Neha, Puja Chopade’s research with Harvard mentors published in journal

MADISON – Neha Chopade and Puja Chopade again have collaborated in technical study. Their research led leaders in the discipline to publish an article in a scientific journal.

Neha Chopade and Puja Chopade, who are twins, are seniors at Bob Jones High School. Their research in summer 2021 led to publishing of their article in the peer-reviewed “Journal of Bioengineering and Translational Medicine (BioTM)” on Aug. 3, 2022. For more information, visit aiche.onlinelibrary.wiley.com/doi/10.1002/btm2.1036.

Respected researchers in the field peer-review and critique articles. The work is published only if it is original and contains significance. The current Impact Factor of the “Journal of Bioengineering and Translational Medicine” is 7.09, ranking the journal ‘very important’ in the field.

For Bioengineering and Translational Medicine, the Chopades researched therapies for Alzheimer’s disease and Parkinson’s disease for six-plus weeks last summer. They contributed equally to the study while working with career professionals in the field.

The Chopade sisters learned that those two diseases are “the most prevalent neurodegenerative diseases, affecting millions and costing billions each year in the United States alone.” Despite dramatic progress in developing therapeutics that manage the diseases’ symptoms, scientists have not developed a treatment that effectively slows or cures neurodegeneration.

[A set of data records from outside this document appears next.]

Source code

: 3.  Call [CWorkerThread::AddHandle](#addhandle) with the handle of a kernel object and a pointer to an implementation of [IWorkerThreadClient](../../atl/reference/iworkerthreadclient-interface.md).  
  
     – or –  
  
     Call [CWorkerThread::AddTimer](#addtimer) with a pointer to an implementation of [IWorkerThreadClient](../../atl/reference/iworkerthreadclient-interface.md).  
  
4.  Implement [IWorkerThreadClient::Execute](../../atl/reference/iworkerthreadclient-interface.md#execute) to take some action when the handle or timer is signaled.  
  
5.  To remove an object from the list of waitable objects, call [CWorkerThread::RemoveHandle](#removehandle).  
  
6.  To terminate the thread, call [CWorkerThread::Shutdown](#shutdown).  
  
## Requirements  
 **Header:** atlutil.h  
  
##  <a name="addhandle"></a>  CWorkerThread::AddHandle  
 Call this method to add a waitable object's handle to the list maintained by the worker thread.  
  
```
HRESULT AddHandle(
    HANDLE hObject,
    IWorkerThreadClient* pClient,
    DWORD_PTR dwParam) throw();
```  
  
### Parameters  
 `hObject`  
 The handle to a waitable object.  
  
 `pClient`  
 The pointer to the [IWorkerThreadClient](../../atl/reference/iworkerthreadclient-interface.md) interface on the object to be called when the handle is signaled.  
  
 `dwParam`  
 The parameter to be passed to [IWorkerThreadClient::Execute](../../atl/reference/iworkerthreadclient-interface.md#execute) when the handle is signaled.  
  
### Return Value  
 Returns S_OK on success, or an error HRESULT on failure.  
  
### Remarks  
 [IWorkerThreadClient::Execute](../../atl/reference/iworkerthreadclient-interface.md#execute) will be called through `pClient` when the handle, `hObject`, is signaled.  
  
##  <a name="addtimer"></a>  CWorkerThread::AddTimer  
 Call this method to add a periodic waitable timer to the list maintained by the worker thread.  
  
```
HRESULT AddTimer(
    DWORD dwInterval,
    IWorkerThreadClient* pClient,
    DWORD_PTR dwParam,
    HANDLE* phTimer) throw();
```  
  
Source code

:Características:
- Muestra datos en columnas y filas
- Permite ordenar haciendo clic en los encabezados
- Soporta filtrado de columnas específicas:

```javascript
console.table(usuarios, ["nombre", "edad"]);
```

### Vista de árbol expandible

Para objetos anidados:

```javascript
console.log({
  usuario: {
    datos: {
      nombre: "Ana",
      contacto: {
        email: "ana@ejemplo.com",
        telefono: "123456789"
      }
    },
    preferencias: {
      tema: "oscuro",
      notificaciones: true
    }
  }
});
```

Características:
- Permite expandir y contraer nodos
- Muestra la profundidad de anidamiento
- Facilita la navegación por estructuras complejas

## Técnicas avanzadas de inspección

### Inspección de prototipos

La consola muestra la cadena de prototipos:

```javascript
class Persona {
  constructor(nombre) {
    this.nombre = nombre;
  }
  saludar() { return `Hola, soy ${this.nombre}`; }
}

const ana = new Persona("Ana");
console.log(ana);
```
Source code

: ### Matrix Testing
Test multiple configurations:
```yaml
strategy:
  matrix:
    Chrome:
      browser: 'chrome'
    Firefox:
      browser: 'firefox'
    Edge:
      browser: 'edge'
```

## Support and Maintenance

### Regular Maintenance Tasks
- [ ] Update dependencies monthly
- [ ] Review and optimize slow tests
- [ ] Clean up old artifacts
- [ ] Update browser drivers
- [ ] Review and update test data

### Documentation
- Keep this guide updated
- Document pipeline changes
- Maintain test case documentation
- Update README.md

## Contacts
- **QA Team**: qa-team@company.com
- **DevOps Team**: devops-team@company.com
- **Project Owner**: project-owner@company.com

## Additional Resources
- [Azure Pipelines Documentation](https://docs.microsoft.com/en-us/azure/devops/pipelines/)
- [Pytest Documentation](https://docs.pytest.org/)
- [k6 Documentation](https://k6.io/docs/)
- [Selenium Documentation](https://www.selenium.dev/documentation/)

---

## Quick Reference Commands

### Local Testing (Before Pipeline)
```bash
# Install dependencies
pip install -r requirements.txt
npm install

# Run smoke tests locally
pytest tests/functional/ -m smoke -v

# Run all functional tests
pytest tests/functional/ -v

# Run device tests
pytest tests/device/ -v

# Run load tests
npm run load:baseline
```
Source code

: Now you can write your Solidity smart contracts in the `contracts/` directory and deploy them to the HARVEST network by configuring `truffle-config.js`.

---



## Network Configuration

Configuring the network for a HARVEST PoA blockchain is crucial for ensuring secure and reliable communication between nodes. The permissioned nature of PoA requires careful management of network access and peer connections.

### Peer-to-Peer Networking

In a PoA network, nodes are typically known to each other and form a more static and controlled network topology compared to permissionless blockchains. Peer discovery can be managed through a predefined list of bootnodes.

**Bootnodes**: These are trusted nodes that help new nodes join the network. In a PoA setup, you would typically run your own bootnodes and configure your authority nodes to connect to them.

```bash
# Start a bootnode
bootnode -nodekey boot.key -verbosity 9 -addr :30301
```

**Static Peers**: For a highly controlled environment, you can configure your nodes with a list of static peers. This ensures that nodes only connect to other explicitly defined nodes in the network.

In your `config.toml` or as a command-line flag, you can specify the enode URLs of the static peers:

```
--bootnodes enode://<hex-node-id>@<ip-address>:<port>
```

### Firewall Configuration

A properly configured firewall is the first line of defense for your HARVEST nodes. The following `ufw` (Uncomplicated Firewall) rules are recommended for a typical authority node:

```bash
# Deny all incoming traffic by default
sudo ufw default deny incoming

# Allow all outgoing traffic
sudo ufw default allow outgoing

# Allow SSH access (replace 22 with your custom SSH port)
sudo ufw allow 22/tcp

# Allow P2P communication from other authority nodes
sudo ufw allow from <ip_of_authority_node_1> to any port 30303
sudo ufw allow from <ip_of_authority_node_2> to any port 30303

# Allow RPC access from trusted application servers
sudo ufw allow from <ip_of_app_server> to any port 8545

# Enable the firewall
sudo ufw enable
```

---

The Chopades researched the clinical trials database and analyzed data from about 1,000 clinical trials in each Alzheimer’s disease and Parkinson’s disease. Their work culminated in writing a comprehensive review article during their junior year of school, 2021-2022.

For their abstract document, Neha and Puja wrote, “Overall, this review aims to provide a succinct overview of the clinical landscape of AD and PD therapies to better understand the field’s therapeutic strategy in the past and the field’s evolution in approach to the present.”

Their end goal was to better inform about future methods to effectively treat AD and PD.

Neha and Puja’s mentors were staff members with the Mitrogotri Lab at Harvard University: Professor Samir Mitragotri; Vinit Suja, post-doctorate; and Rick Lao, post-doctorate.

Mitragotri’s research, focused on fundamental understanding of biological barriers, has led to development of new materials and technologies for diagnosis and treatment of various ailments, including diabetes, cancer, cardiovascular diseases, skin conditions and infections. (wyss.harvard.edu)

In their review, professionals stated that the Chopades’ manuscripts were “particularly well represented (in) areas including drug delivery, gene therapy, siRNA delivery, regenerative medicine, nanomedicine, biomedical devices and cell therapy.”

Because Puja and Neha worked as primary contributors, they appeared as “First Authors” (or equal contribution) in the article’s author list.

As of Aug. 5, both sisters were out-of-state in scientific pursuits. Puja is finishing six weeks of internship with Research Science Institute at Massachusetts Institute of Technology or MIT; she is working on a research project studying mitochondria and cancer cells. Neha is finishing six weeks of research internship at a biotech company in Boston, Mass.; she is studying the delivery of medicines through the skin.